(Фрагмент текста)
◇ ◇ ◇ ◇ ◇

8. Сочиняем альтернативную теорию биологии
… В принципе, я категорически против танцев. Но если она хочет, отказывать нельзя…
(Из художественного фильма «Hitch», 2005)
В принципе, я категорически против выдумывания каких бы то ни было сценариев о том, как разворачивались биологические события даже 20.000 лет назад, не говоря уже о миллионах и миллиардах лет. Потому что с очень большой вероятностью это окажутся чистые спекуляции, не соответствующие тому, что там было на самом деле. Но если дарвинист просит выдумать какую-нибудь теорию – отказывать нельзя.
Многие верующие дарвинисты почему-то убеждены, что нельзя ограничиваться одной лишь критикой теории, даже если эта теория явно ошибочна. Нужно обязательно предложить альтернативу. И если альтернатива не предложена, то лучше уж ошибочная теория, чем никакая. Что и говорить, это весьма удивительная позиция. На мой взгляд, всё обстоит с точностью до наоборот. То есть, уж лучше никакой теории, чем ошибочная.

◇ ◇ ◇ ◇ ◇

(Показанные данные)
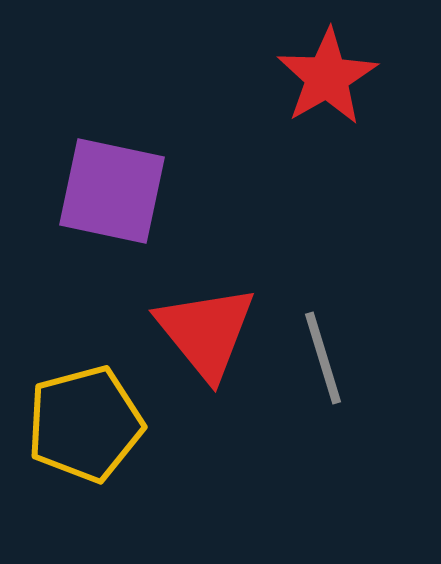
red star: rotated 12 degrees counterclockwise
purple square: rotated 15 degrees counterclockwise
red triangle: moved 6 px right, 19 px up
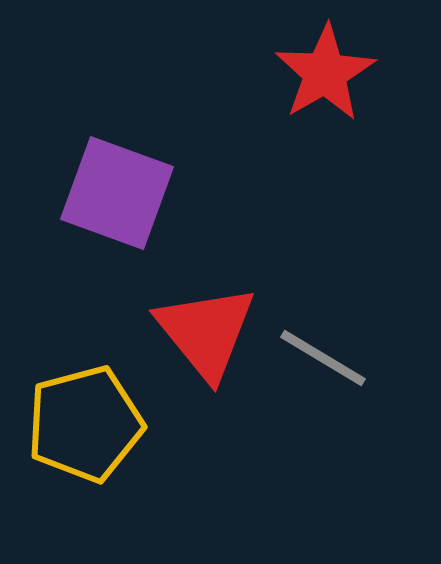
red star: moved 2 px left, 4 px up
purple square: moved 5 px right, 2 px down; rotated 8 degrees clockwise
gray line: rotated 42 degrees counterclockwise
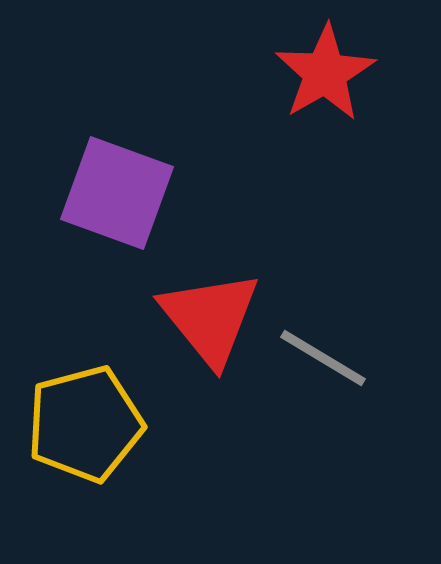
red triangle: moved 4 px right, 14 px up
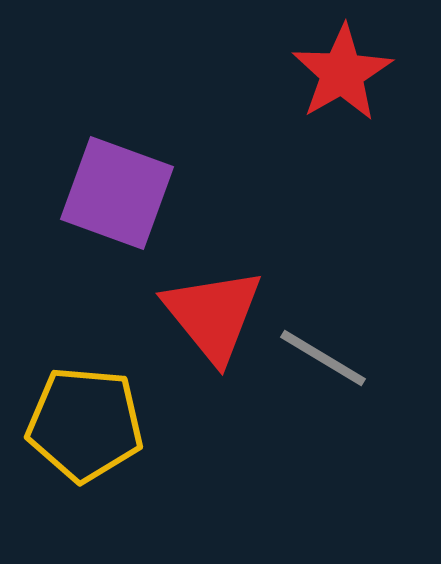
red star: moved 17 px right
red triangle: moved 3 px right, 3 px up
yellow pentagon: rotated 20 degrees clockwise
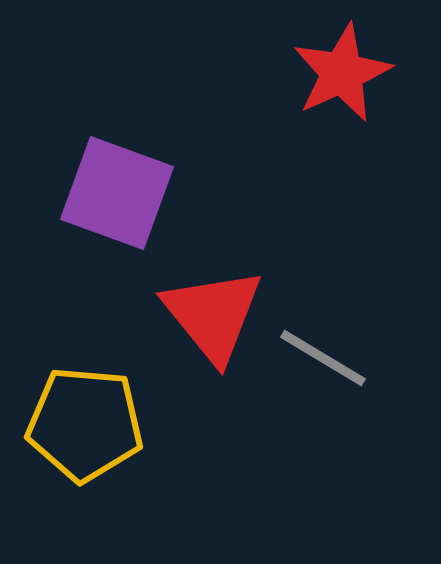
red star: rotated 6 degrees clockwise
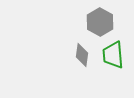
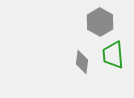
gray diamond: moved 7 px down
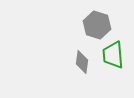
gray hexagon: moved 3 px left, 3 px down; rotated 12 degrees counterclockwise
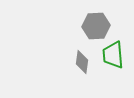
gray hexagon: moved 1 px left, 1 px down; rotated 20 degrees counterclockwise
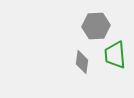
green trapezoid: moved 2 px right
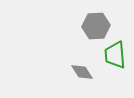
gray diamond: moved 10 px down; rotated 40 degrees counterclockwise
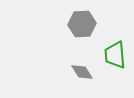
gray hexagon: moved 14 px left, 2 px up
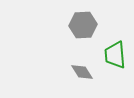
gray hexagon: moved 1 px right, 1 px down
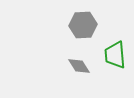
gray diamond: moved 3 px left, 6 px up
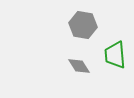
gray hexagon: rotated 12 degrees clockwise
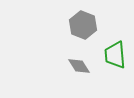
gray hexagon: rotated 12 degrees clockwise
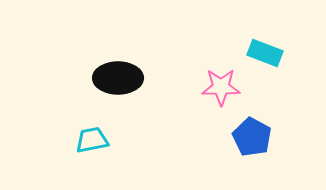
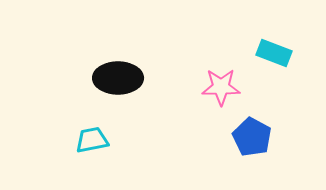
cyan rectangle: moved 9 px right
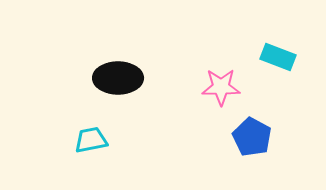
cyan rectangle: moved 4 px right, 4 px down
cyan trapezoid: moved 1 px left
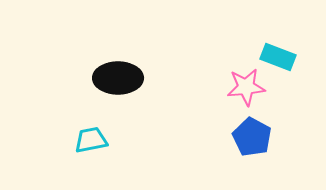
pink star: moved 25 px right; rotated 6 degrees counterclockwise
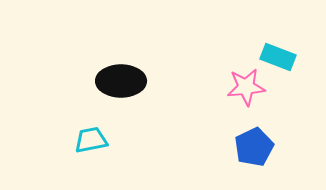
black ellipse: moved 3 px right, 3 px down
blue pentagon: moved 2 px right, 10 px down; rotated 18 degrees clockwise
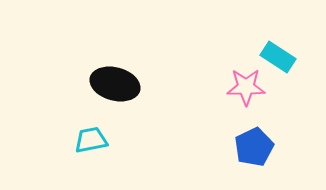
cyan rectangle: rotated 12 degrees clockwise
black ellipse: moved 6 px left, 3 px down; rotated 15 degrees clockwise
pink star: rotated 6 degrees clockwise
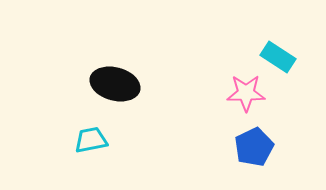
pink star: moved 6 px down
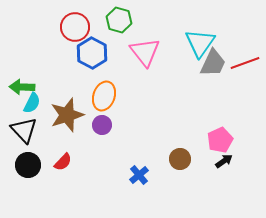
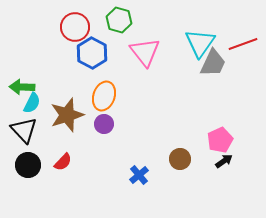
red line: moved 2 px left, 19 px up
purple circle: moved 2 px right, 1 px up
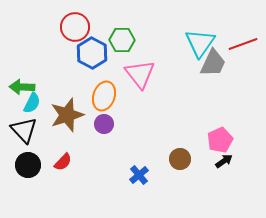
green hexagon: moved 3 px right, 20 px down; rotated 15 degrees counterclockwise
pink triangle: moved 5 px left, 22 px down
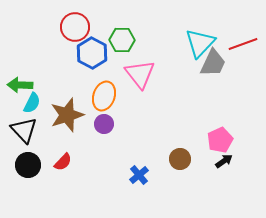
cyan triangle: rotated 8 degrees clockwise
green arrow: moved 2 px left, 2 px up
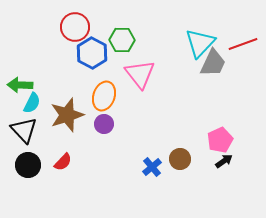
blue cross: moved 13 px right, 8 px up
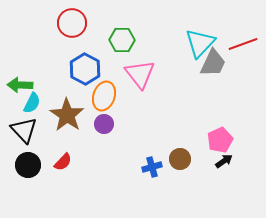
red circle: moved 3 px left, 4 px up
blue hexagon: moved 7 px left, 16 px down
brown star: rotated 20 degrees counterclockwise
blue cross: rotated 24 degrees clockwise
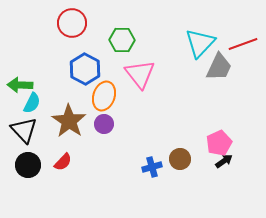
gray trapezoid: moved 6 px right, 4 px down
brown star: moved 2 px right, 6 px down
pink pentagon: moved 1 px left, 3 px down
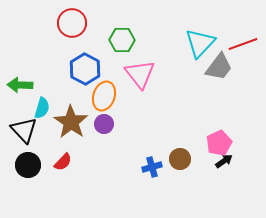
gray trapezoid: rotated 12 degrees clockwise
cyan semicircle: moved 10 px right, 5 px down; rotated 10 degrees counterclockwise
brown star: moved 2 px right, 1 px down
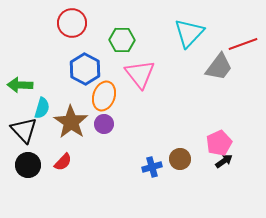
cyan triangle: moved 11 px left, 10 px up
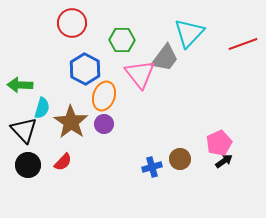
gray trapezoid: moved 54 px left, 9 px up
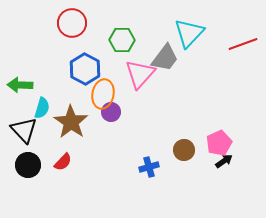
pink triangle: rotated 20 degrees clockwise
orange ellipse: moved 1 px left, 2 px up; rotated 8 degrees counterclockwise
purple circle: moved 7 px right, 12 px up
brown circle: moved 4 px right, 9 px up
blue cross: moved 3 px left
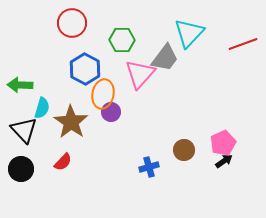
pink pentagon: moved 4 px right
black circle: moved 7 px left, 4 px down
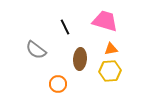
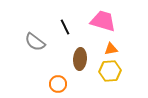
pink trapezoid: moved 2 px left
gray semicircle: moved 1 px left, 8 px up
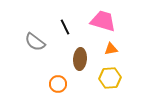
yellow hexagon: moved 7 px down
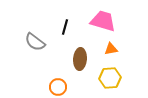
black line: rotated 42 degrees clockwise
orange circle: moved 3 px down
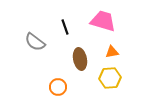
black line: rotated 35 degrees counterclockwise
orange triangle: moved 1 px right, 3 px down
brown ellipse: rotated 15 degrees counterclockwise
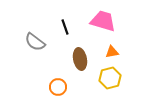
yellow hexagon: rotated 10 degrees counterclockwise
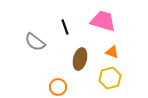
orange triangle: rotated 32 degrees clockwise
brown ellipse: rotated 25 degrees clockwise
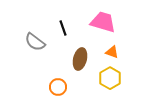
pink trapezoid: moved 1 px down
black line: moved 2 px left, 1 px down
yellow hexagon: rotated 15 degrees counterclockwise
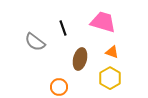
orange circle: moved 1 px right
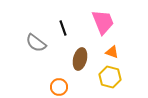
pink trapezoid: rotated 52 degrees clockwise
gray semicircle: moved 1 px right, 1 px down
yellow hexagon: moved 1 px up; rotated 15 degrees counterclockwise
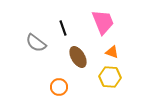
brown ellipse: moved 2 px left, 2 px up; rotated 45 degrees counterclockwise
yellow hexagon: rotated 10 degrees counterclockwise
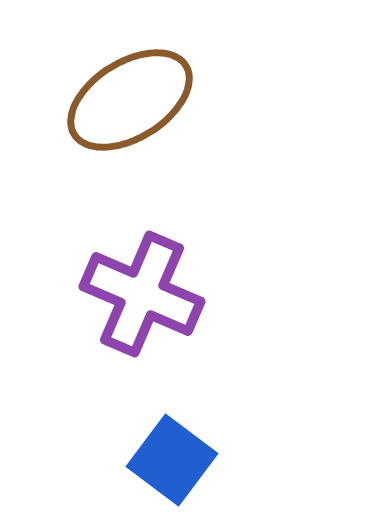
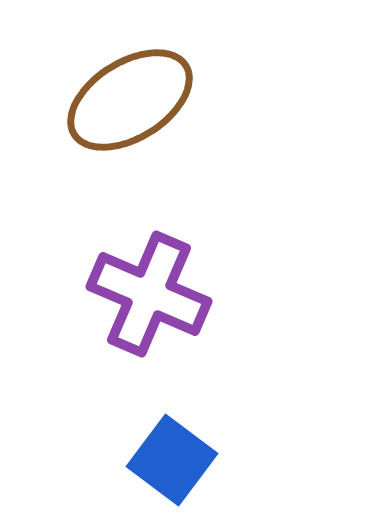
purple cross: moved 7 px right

◇ ◇ ◇ ◇ ◇

(Требование A) Продублируйте фрагмент текста целиком, ничего в нем не меняя.
(Требование B) Запишите в точности тот участок строк, что открывается строкой, содержащей «pink star: moved 25», и закрывается строкой, содержащей «pink star: moved 6 px down», включая обе эти строки. Отметки о картинках в ответ не переносите.

(Полный ответ A)
8. Сочиняем альтернативную теорию биологии
… В принципе, я категорически против танцев. Но если она хочет, отказывать нельзя…
(Из художественного фильма «Hitch», 2005)
В принципе, я категорически против выдумывания каких бы то ни было сценариев о том, как разворачивались биологические события даже 20.000 лет назад, не говоря уже о миллионах и миллиардах лет. Потому что с очень большой вероятностью это окажутся чистые спекуляции, не соответствующие тому, что там было на самом деле. Но если дарвинист просит выдумать какую-нибудь теорию – отказывать нельзя.
Многие верующие дарвинисты почему-то убеждены, что нельзя ограничиваться одной лишь критикой теории, даже если эта теория явно ошибочна. Нужно обязательно предложить альтернативу. И если альтернатива не предложена, то лучше уж ошибочная теория, чем никакая. Что и говорить, это весьма удивительная позиция. На мой взгляд, всё обстоит с точностью до наоборот. То есть, уж лучше никакой теории, чем ошибочная.

(Полный ответ B)
pink star: moved 25 px right; rotated 6 degrees counterclockwise
black ellipse: moved 3 px right, 3 px down
blue pentagon: moved 2 px right, 10 px down; rotated 18 degrees clockwise
cyan rectangle: rotated 12 degrees clockwise
black ellipse: moved 6 px left, 3 px down; rotated 15 degrees clockwise
pink star: rotated 6 degrees clockwise
pink star: moved 6 px down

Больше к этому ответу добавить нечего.